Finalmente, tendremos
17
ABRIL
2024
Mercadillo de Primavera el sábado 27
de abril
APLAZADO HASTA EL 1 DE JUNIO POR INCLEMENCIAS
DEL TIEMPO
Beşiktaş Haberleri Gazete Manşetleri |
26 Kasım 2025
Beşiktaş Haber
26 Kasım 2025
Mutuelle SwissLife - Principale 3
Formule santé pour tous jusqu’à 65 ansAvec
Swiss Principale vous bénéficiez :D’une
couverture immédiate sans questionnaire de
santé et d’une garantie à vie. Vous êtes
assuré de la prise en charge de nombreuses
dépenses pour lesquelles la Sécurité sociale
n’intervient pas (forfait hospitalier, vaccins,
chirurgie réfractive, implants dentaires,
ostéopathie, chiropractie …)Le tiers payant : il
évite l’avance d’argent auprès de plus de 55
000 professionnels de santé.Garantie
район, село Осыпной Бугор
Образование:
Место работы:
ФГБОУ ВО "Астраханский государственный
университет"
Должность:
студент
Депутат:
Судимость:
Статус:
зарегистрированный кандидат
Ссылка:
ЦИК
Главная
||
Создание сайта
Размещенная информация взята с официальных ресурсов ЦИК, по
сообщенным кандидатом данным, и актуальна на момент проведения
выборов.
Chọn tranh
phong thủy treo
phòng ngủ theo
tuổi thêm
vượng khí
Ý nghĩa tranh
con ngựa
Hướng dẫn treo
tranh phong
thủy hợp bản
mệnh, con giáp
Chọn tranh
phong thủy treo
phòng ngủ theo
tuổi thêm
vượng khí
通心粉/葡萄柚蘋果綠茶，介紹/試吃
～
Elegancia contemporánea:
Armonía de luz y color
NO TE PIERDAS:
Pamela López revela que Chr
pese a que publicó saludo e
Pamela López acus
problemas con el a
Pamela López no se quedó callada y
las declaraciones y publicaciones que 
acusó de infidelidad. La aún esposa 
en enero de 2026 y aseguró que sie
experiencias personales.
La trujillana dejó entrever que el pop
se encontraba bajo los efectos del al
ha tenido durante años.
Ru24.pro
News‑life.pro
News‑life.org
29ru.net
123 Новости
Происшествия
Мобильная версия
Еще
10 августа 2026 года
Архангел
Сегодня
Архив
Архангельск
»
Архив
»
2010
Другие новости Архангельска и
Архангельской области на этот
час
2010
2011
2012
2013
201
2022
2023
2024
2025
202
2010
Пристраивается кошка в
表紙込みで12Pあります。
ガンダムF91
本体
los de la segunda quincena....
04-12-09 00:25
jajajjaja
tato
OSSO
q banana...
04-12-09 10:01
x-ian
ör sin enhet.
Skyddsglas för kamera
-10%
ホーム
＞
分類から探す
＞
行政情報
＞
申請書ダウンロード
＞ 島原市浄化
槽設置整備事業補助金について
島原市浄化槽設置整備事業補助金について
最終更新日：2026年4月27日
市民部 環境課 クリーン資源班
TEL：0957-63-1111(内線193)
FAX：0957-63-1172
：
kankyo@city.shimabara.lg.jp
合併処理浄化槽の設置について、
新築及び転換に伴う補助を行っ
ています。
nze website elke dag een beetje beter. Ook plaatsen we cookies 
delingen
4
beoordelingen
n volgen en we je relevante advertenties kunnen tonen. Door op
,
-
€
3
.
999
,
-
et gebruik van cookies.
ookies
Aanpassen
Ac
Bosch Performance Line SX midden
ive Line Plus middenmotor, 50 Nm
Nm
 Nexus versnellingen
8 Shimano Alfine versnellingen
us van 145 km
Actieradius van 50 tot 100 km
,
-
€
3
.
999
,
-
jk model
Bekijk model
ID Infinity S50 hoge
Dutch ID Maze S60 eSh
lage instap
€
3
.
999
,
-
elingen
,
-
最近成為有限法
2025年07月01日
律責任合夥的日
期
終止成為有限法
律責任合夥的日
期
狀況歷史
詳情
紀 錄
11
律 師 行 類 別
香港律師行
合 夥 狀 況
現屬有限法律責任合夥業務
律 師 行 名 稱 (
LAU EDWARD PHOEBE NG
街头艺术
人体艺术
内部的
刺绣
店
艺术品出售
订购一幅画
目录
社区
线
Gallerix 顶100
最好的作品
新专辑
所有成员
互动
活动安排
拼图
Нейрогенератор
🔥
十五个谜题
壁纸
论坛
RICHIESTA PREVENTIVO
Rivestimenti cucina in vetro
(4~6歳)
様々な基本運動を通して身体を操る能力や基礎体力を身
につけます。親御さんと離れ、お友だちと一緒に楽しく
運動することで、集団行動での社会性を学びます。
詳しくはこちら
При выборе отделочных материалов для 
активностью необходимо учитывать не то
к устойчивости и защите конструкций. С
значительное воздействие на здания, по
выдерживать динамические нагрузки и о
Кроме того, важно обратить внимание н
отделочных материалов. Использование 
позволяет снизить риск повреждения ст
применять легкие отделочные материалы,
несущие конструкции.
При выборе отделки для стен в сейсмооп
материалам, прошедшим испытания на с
★ ★ ★ ★
▶ [WORK REQUIRED]:
The answer is the lines above between the line holding "зарегистрированный кандидат" and the line holding "Nexus versnellingen", inclusive, each written out exactly, and no others.

▶ [ANSWER BELOW]:
зарегистрированный кандидат
Ссылка:
ЦИК
Главная
||
Создание сайта
Размещенная информация взята с официальных ресурсов ЦИК, по
сообщенным кандидатом данным, и актуальна на момент проведения
выборов.
Chọn tranh
phong thủy treo
phòng ngủ theo
tuổi thêm
vượng khí
Ý nghĩa tranh
con ngựa
Hướng dẫn treo
tranh phong
thủy hợp bản
mệnh, con giáp
Chọn tranh
phong thủy treo
phòng ngủ theo
tuổi thêm
vượng khí
通心粉/葡萄柚蘋果綠茶，介紹/試吃
～
Elegancia contemporánea:
Armonía de luz y color
NO TE PIERDAS:
Pamela López revela que Chr
pese a que publicó saludo e
Pamela López acus
problemas con el a
Pamela López no se quedó callada y
las declaraciones y publicaciones que 
acusó de infidelidad. La aún esposa 
en enero de 2026 y aseguró que sie
experiencias personales.
La trujillana dejó entrever que el pop
se encontraba bajo los efectos del al
ha tenido durante años.
Ru24.pro
News‑life.pro
News‑life.org
29ru.net
123 Новости
Происшествия
Мобильная версия
Еще
10 августа 2026 года
Архангел
Сегодня
Архив
Архангельск
»
Архив
»
2010
Другие новости Архангельска и
Архангельской области на этот
час
2010
2011
2012
2013
201
2022
2023
2024
2025
202
2010
Пристраивается кошка в
表紙込みで12Pあります。
ガンダムF91
本体
los de la segunda quincena....
04-12-09 00:25
jajajjaja
tato
OSSO
q banana...
04-12-09 10:01
x-ian
ör sin enhet.
Skyddsglas för kamera
-10%
ホーム
＞
分類から探す
＞
行政情報
＞
申請書ダウンロード
＞ 島原市浄化
槽設置整備事業補助金について
島原市浄化槽設置整備事業補助金について
最終更新日：2026年4月27日
市民部 環境課 クリーン資源班
TEL：0957-63-1111(内線193)
FAX：0957-63-1172
：
kankyo@city.shimabara.lg.jp
合併処理浄化槽の設置について、
新築及び転換に伴う補助を行っ
ています。
nze website elke dag een beetje beter. Ook plaatsen we cookies 
delingen
4
beoordelingen
n volgen en we je relevante advertenties kunnen tonen. Door op
,
-
€
3
.
999
,
-
et gebruik van cookies.
ookies
Aanpassen
Ac
Bosch Performance Line SX midden
ive Line Plus middenmotor, 50 Nm
Nm
 Nexus versnellingen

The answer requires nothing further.